[Start of section]
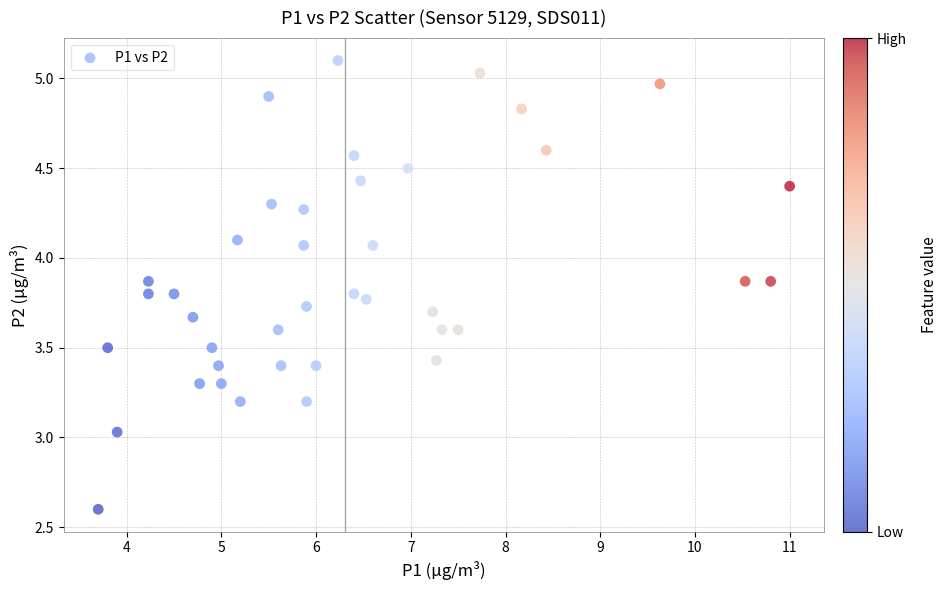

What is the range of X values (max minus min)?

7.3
[End of section]
[Start of section]
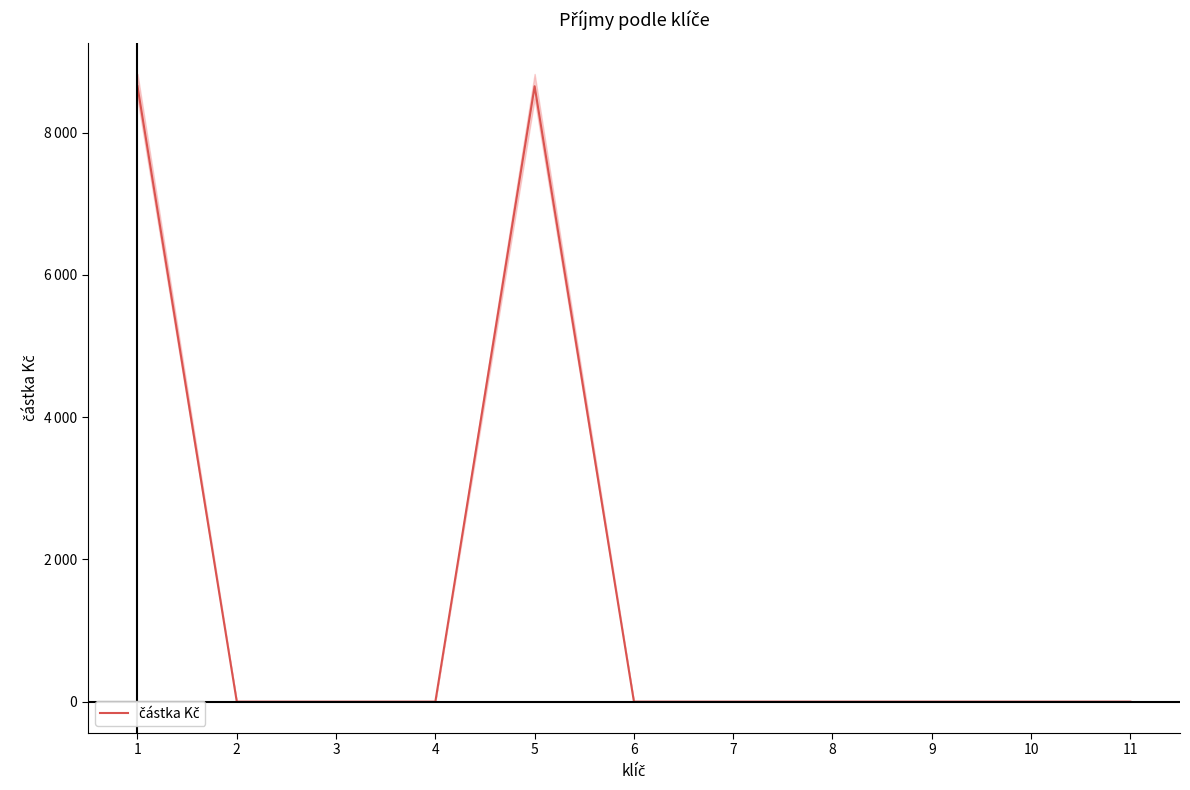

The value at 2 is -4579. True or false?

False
[End of section]
[Start of section]
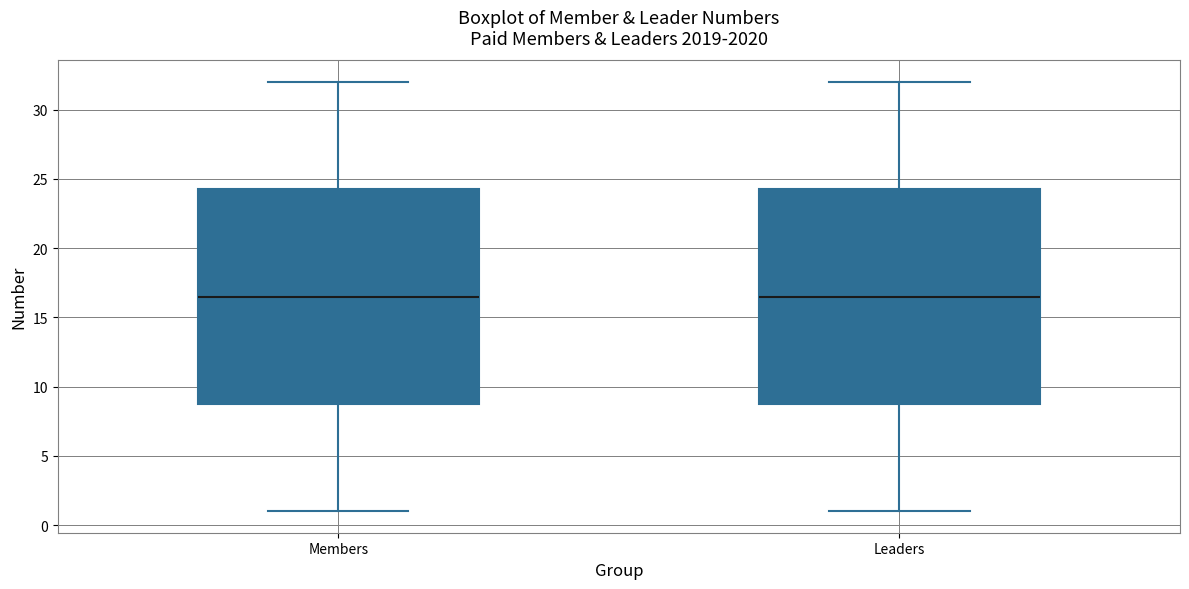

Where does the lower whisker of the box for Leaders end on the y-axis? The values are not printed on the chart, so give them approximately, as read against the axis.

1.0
[End of section]
**Action item**. Count the lines in the records above that contain the string "values", and state only the resulting number.

**Problem solution**. 2